Work task: In this exercise, the entries below are to be transcribed exactly, line by line.

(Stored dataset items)
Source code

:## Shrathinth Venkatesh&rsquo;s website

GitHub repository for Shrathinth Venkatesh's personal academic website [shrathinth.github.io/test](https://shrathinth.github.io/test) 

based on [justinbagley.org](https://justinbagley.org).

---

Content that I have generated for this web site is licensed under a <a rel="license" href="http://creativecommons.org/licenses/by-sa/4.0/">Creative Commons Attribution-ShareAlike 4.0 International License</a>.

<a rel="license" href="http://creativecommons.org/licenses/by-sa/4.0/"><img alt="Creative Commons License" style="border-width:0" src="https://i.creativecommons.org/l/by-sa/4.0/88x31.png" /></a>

Written response:
Source code

:## Shrathinth Venkatesh&rsquo;s website

GitHub repository for Shrathinth Venkatesh's personal academic website [shrathinth.github.io/test](https://shrathinth.github.io/test) 

based on [justinbagley.org](https://justinbagley.org).

---

Content that I have generated for this web site is licensed under a <a rel="license" href="http://creativecommons.org/licenses/by-sa/4.0/">Creative Commons Attribution-ShareAlike 4.0 International License</a>.

<a rel="license" href="http://creativecommons.org/licenses/by-sa/4.0/"><img alt="Creative Commons License" style="border-width:0" src="https://i.creativecommons.org/l/by-sa/4.0/88x31.png" /></a>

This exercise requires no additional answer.